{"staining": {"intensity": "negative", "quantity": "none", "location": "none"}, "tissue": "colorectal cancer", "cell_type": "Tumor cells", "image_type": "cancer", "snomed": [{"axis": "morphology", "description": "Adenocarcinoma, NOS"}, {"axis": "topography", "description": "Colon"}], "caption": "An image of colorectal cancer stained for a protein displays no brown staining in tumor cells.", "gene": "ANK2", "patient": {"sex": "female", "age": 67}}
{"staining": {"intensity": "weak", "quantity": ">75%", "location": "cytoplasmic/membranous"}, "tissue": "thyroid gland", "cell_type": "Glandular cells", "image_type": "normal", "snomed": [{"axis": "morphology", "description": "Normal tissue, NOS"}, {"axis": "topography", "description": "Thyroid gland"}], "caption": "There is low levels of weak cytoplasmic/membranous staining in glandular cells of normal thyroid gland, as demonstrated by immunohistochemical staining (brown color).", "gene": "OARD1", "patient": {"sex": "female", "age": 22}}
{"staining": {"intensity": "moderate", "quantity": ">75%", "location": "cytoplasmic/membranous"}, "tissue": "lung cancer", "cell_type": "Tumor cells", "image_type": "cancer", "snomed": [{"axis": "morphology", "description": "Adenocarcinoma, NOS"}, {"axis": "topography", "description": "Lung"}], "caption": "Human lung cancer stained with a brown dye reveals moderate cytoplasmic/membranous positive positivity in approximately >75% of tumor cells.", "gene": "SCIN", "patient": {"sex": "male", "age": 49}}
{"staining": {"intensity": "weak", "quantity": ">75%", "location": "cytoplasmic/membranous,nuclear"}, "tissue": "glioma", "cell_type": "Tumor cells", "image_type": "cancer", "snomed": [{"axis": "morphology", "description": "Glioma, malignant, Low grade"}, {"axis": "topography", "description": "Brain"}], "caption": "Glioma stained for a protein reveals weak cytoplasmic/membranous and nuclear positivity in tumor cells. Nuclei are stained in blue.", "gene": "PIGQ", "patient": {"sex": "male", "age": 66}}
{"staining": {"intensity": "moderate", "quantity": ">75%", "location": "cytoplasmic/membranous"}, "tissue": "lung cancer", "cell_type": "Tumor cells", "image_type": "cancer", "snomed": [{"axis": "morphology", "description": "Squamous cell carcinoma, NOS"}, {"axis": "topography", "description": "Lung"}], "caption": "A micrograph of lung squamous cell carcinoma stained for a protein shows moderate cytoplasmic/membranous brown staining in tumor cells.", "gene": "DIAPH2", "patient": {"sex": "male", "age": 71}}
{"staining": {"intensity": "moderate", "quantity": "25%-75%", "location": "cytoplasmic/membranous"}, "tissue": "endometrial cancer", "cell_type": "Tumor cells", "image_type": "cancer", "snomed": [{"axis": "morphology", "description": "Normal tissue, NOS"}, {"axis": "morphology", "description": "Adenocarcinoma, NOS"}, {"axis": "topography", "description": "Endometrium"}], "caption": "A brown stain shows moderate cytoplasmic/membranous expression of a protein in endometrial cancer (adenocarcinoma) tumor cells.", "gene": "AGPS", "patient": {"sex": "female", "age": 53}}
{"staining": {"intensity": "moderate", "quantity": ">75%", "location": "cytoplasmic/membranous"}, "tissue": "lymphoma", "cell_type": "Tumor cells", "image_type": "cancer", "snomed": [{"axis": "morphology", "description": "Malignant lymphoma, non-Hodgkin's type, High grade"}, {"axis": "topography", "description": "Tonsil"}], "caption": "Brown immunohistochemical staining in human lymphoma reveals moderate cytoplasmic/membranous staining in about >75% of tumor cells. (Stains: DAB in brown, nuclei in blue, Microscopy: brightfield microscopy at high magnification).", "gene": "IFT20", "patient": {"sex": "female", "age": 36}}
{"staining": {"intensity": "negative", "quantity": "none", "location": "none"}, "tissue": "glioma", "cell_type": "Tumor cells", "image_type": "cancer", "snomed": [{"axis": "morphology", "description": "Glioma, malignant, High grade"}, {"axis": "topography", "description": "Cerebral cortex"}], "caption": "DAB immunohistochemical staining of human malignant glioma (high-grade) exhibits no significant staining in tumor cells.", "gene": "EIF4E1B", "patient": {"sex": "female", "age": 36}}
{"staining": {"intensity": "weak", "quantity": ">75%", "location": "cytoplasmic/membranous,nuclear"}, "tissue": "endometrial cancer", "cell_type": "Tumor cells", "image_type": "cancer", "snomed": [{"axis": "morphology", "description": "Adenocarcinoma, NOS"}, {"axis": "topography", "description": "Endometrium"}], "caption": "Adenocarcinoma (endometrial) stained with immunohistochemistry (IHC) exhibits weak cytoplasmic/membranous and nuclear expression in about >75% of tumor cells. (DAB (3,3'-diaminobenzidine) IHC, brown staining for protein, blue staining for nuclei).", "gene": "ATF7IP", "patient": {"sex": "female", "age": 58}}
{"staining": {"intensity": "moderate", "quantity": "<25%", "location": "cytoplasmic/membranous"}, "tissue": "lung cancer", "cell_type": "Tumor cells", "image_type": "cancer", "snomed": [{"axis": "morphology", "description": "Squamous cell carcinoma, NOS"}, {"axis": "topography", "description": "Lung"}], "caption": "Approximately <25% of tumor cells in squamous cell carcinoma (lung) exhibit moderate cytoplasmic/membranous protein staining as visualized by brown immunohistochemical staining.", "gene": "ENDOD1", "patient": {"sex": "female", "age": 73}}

■ Work required:
Return the full listing exactly as written.

■ Response to this task:
{"staining": {"intensity": "negative", "quantity": "none", "location": "none"}, "tissue": "colorectal cancer", "cell_type": "Tumor cells", "image_type": "cancer", "snomed": [{"axis": "morphology", "description": "Adenocarcinoma, NOS"}, {"axis": "topography", "description": "Colon"}], "caption": "An image of colorectal cancer stained for a protein displays no brown staining in tumor cells.", "gene": "ANK2", "patient": {"sex": "female", "age": 67}}
{"staining": {"intensity": "weak", "quantity": ">75%", "location": "cytoplasmic/membranous"}, "tissue": "thyroid gland", "cell_type": "Glandular cells", "image_type": "normal", "snomed": [{"axis": "morphology", "description": "Normal tissue, NOS"}, {"axis": "topography", "description": "Thyroid gland"}], "caption": "There is low levels of weak cytoplasmic/membranous staining in glandular cells of normal thyroid gland, as demonstrated by immunohistochemical staining (brown color).", "gene": "OARD1", "patient": {"sex": "female", "age": 22}}
{"staining": {"intensity": "moderate", "quantity": ">75%", "location": "cytoplasmic/membranous"}, "tissue": "lung cancer", "cell_type": "Tumor cells", "image_type": "cancer", "snomed": [{"axis": "morphology", "description": "Adenocarcinoma, NOS"}, {"axis": "topography", "description": "Lung"}], "caption": "Human lung cancer stained with a brown dye reveals moderate cytoplasmic/membranous positive positivity in approximately >75% of tumor cells.", "gene": "SCIN", "patient": {"sex": "male", "age": 49}}
{"staining": {"intensity": "weak", "quantity": ">75%", "location": "cytoplasmic/membranous,nuclear"}, "tissue": "glioma", "cell_type": "Tumor cells", "image_type": "cancer", "snomed": [{"axis": "morphology", "description": "Glioma, malignant, Low grade"}, {"axis": "topography", "description": "Brain"}], "caption": "Glioma stained for a protein reveals weak cytoplasmic/membranous and nuclear positivity in tumor cells. Nuclei are stained in blue.", "gene": "PIGQ", "patient": {"sex": "male", "age": 66}}
{"staining": {"intensity": "moderate", "quantity": ">75%", "location": "cytoplasmic/membranous"}, "tissue": "lung cancer", "cell_type": "Tumor cells", "image_type": "cancer", "snomed": [{"axis": "morphology", "description": "Squamous cell carcinoma, NOS"}, {"axis": "topography", "description": "Lung"}], "caption": "A micrograph of lung squamous cell carcinoma stained for a protein shows moderate cytoplasmic/membranous brown staining in tumor cells.", "gene": "DIAPH2", "patient": {"sex": "male", "age": 71}}
{"staining": {"intensity": "moderate", "quantity": "25%-75%", "location": "cytoplasmic/membranous"}, "tissue": "endometrial cancer", "cell_type": "Tumor cells", "image_type": "cancer", "snomed": [{"axis": "morphology", "description": "Normal tissue, NOS"}, {"axis": "morphology", "description": "Adenocarcinoma, NOS"}, {"axis": "topography", "description": "Endometrium"}], "caption": "A brown stain shows moderate cytoplasmic/membranous expression of a protein in endometrial cancer (adenocarcinoma) tumor cells.", "gene": "AGPS", "patient": {"sex": "female", "age": 53}}
{"staining": {"intensity": "moderate", "quantity": ">75%", "location": "cytoplasmic/membranous"}, "tissue": "lymphoma", "cell_type": "Tumor cells", "image_type": "cancer", "snomed": [{"axis": "morphology", "description": "Malignant lymphoma, non-Hodgkin's type, High grade"}, {"axis": "topography", "description": "Tonsil"}], "caption": "Brown immunohistochemical staining in human lymphoma reveals moderate cytoplasmic/membranous staining in about >75% of tumor cells. (Stains: DAB in brown, nuclei in blue, Microscopy: brightfield microscopy at high magnification).", "gene": "IFT20", "patient": {"sex": "female", "age": 36}}
{"staining": {"intensity": "negative", "quantity": "none", "location": "none"}, "tissue": "glioma", "cell_type": "Tumor cells", "image_type": "cancer", "snomed": [{"axis": "morphology", "description": "Glioma, malignant, High grade"}, {"axis": "topography", "description": "Cerebral cortex"}], "caption": "DAB immunohistochemical staining of human malignant glioma (high-grade) exhibits no significant staining in tumor cells.", "gene": "EIF4E1B", "patient": {"sex": "female", "age": 36}}
{"staining": {"intensity": "weak", "quantity": ">75%", "location": "cytoplasmic/membranous,nuclear"}, "tissue": "endometrial cancer", "cell_type": "Tumor cells", "image_type": "cancer", "snomed": [{"axis": "morphology", "description": "Adenocarcinoma, NOS"}, {"axis": "topography", "description": "Endometrium"}], "caption": "Adenocarcinoma (endometrial) stained with immunohistochemistry (IHC) exhibits weak cytoplasmic/membranous and nuclear expression in about >75% of tumor cells. (DAB (3,3'-diaminobenzidine) IHC, brown staining for protein, blue staining for nuclei).", "gene": "ATF7IP", "patient": {"sex": "female", "age": 58}}
{"staining": {"intensity": "moderate", "quantity": "<25%", "location": "cytoplasmic/membranous"}, "tissue": "lung cancer", "cell_type": "Tumor cells", "image_type": "cancer", "snomed": [{"axis": "morphology", "description": "Squamous cell carcinoma, NOS"}, {"axis": "topography", "description": "Lung"}], "caption": "Approximately <25% of tumor cells in squamous cell carcinoma (lung) exhibit moderate cytoplasmic/membranous protein staining as visualized by brown immunohistochemical staining.", "gene": "ENDOD1", "patient": {"sex": "female", "age": 73}}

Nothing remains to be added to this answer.